'Freed' Arabs: Do post-revolution Arabs respect new power?
We have completely misread the post-revolutionary era in our Arab world. A revolution aims to replace one regime with another, not topple the state. A regime is one thing, and a state is something else.
Every revolutionary action is based on [popular] movement, and all such movements have a beginning, whilst everything with a beginning has an end, with the exception of God Almighty.
Therefore every beginning has an end, and each revolution has a starting point and a finale, namely a moment of silence and stability. After this silence and stability, in light of the new regime, there is construction, development and expansion under a state of laws.
The crisis that we are experiencing is the escalation of the Arab revolutionary experience, namely the phenomenon of ceaseless revolution. This is a revolution that does not end; a state of revolution that continues forever.
Mankind was not created to revolt forever, and there can be no society that achieves successes in terms of development and reform in all - if any - fields during a period of ceaseless revolution, protest and uprising. This is something that hinders all movement in society and uproots everything, both the good and the bad!
History has taught us that true development comes during times of security, stability, the rule of law, social justice and scientific management, not to mention the presence of an open society, transparency and free media.
History has also taught us that a permanent state of chaos, endless protests and open suspicions against the decision-makers and those around them, results in a state of nihilism and absurdity. This results in a state of social decline, not to mention social depression, as well as the near economic bankruptcy of the state.
Tunisia is still suffering from the consequences of the revolution and the chaos of the takfirist powers that want to rule the street via the force of terrorism. Whilst Yemen is still unable to achieve a state of discipline within the military institute, and this is the most dangerous form of chaos, as it is within the military institute.
As for Egypt, it is preparing itself for protests - scheduled for 24 August - calling for the toppling of this regime which came to power via free and fair elections. Regardless of whether we are for or against the Muslim Brotherhood, its candidate won the presidential elections and represents a legitimate power.
Modern history has taught us that whoever comes to power via free and fair elections should not be toppled by demonstrations, but also by free elections.
As for Libya, it continues to pay the price of the bloody armed tribal, ethnic and regional conflict despite the departure of the Gaddafi regime. The guns continue to fire, whilst there are still cases of tribal and regional revenge which may never end.
The issue, unfortunately, will be precisely the same for Syria in the post-Assad era.
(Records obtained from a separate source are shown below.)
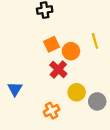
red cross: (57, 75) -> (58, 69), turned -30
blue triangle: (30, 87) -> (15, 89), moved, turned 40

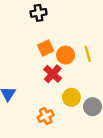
yellow line: (95, 41) -> (88, 54), moved

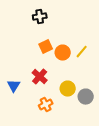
yellow line: (88, 54) -> (82, 52), turned 56
red cross: (53, 74) -> (40, 77), moved

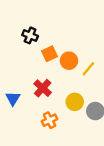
black cross: (40, 17) -> (30, 35), moved, turned 32
yellow line: (82, 52) -> (88, 69), moved

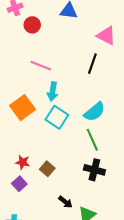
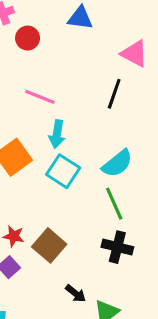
brown square: (47, 169) -> (49, 245), size x1.5

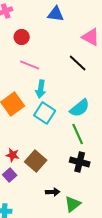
red circle: (28, 38) -> (22, 37), moved
black line: (114, 94) -> (78, 63), turned -66
black arrow: (76, 293) -> (53, 192), turned -40

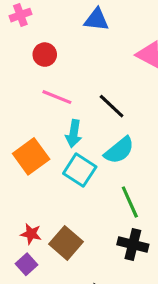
black line: (78, 63) -> (112, 106), moved
cyan semicircle: (80, 108) -> (119, 150), moved

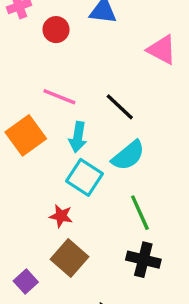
red circle: (45, 55) -> (56, 30), moved
orange square: (31, 156) -> (26, 135), moved
red star: (31, 234) -> (61, 216), moved

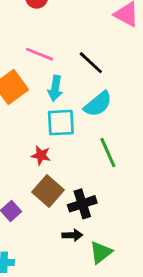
cyan square: (85, 177) -> (61, 123), turned -36
black cross: (143, 260) -> (82, 204), moved, turned -32

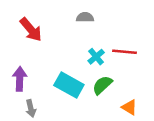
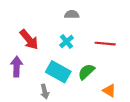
red arrow: (31, 30) -> (29, 39), moved
cyan cross: (96, 57) -> (67, 42), moved
gray arrow: (31, 108) -> (45, 92), moved

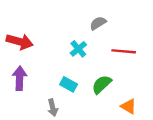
gray semicircle: (72, 14) -> (98, 23), moved, turned -32
red arrow: (29, 39) -> (20, 42), moved, turned -35
cyan rectangle: (58, 72) -> (69, 84), size x0.6

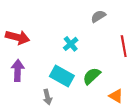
gray semicircle: (98, 23) -> (98, 16), moved
red line: (124, 51) -> (124, 46), moved, turned 75
cyan rectangle: (69, 84) -> (62, 76), size x1.5

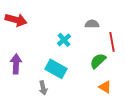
gray semicircle: (98, 16) -> (92, 24), moved, turned 32
red arrow: (18, 37) -> (16, 20), moved
green semicircle: (92, 76) -> (98, 61), moved

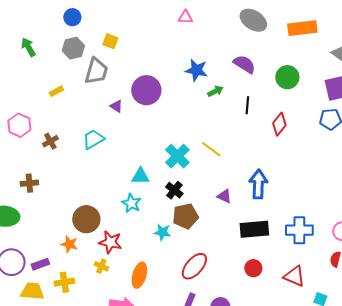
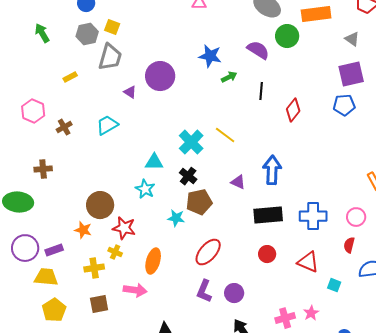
yellow square: (110, 41) -> (112, 27), moved
green circle: (287, 77) -> (287, 36), moved
yellow cross: (64, 282) -> (94, 268), moved

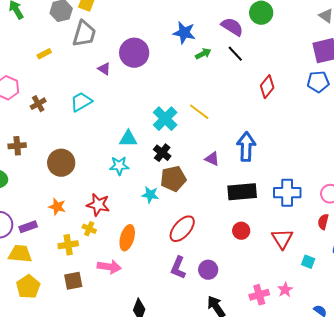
black line: (261, 91) -> (235, 54), moved, turned -48
cyan star: (145, 189) -> (119, 166), turned -30
brown circle: (100, 205) -> (61, 163), moved
red triangle: (308, 262) -> (282, 239), turned 35

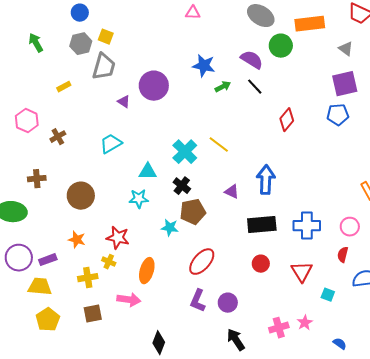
cyan trapezoid: (81, 102) -> (111, 144), moved

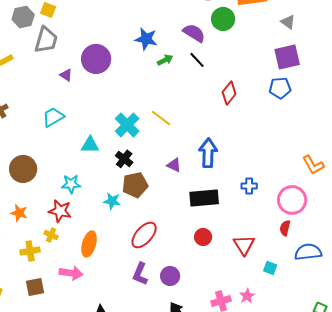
cyan star: (139, 199) -> (71, 184), moved
blue cross: (307, 226) -> (249, 186), moved, size x0.6
pink circle: (350, 227) -> (292, 200), size x1.5

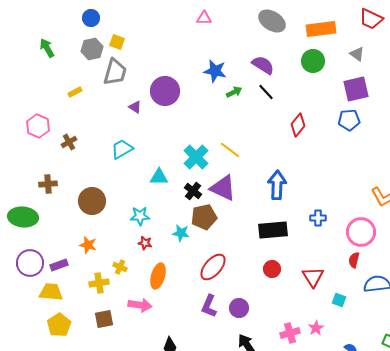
green circle: (223, 19) -> (313, 61), moved
purple triangle: (174, 165) -> (223, 188), moved, size x1.8
red star: (60, 211) -> (145, 243), moved, size x0.6

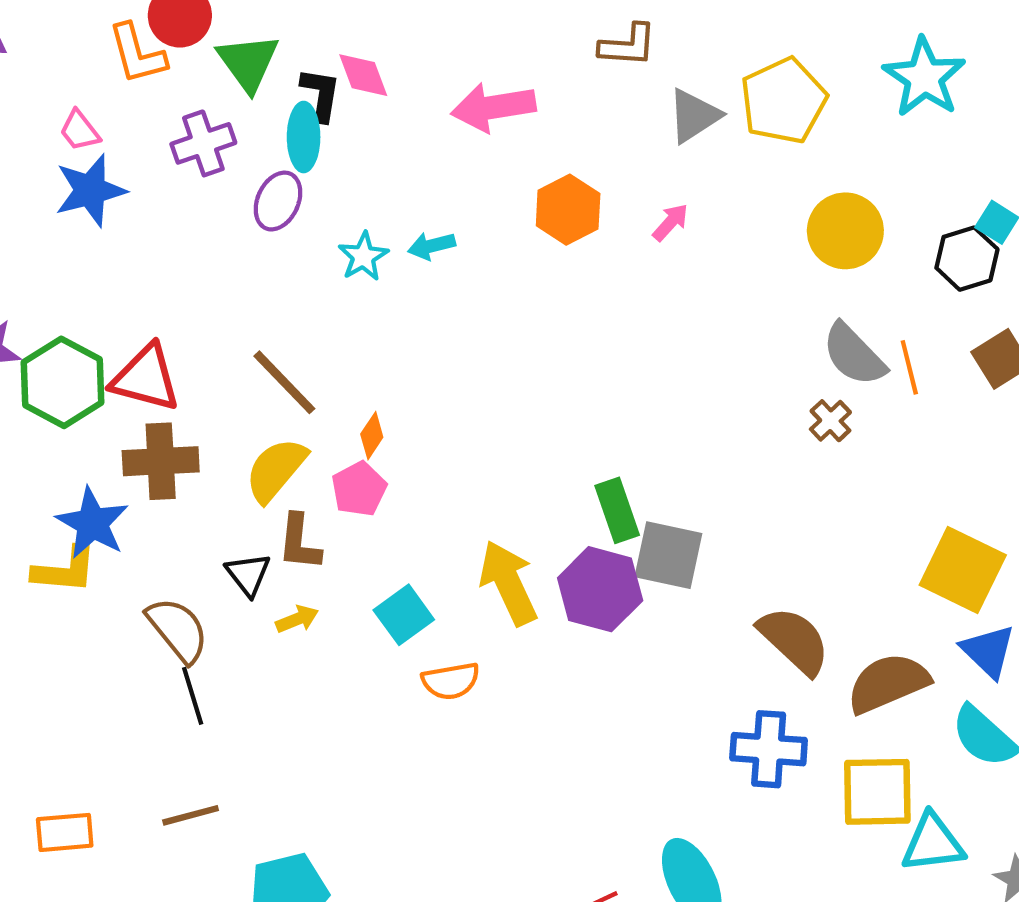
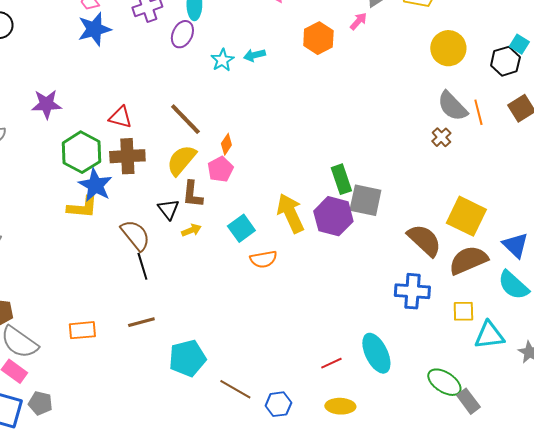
pink arrow: (670, 222) -> (358, 21), moved
red triangle: (146, 378) -> (120, 117), size x0.7
green hexagon: (63, 382) -> (81, 152), moved
yellow square: (963, 570) -> (466, 216), moved
yellow square: (877, 792) -> (463, 311), size x0.6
For on the day after the departure of this regime, we will see the beginning of the power struggle and the division of the spoils between more than 12 revolutionary factions, each claiming success for the revolution!
If the revolution was a noble operation, it is even nobler to transform this - via genuine reformative action - into a regime that respects the state, and which protects its prestige and legitimacy in terms of its holy commitment to the law and constitution.